Within the listing below, give again exactly the lines between the one containing "Figure 4. Rotational" and the one containing "Figure 1: Structural", inclusive, pictures left aside.

§ **EXERCISE DATA**
========================================================================

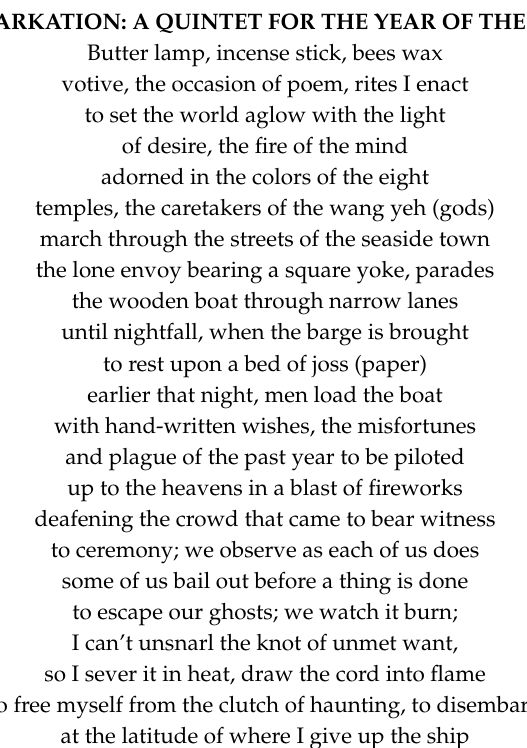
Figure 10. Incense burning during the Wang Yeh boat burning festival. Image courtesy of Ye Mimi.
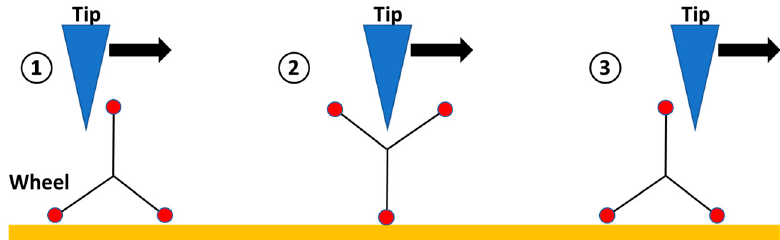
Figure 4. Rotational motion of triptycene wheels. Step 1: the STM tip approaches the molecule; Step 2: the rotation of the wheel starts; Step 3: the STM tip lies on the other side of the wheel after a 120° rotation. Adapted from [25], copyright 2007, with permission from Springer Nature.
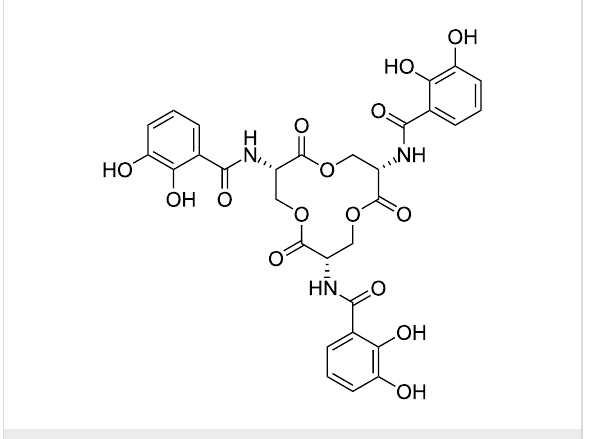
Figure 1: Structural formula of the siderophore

========================================================================

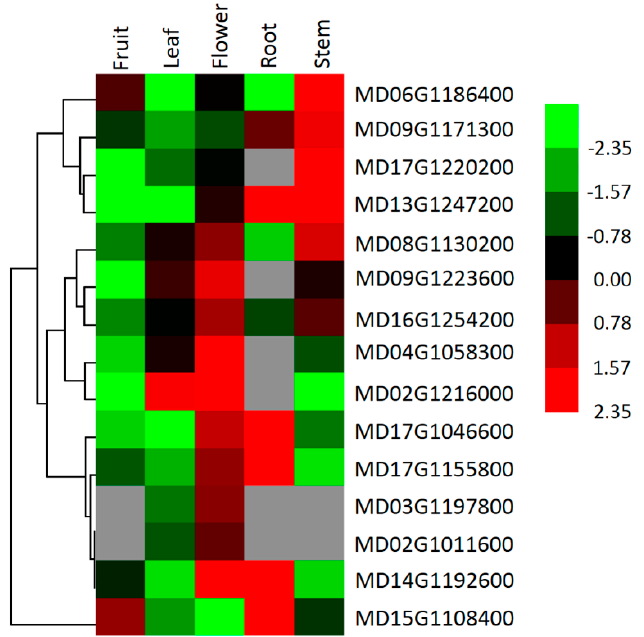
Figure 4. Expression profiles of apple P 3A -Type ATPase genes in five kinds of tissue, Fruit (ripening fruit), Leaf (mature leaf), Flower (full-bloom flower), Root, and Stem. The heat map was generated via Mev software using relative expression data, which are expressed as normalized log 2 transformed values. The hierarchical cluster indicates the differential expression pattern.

========================================================================

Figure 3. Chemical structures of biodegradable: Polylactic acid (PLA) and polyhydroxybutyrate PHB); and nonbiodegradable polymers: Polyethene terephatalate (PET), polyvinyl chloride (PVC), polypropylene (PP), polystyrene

========================================================================

§ **RESPONSE**
Figure 4. Rotational motion of triptycene wheels. Step 1: the STM tip approaches the molecule; Step 2: the rotation of the wheel starts; Step 3: the STM tip lies on the other side of the wheel after a 120° rotation. Adapted from [25], copyright 2007, with permission from Springer Nature.
Figure 1: Structural formula of the siderophore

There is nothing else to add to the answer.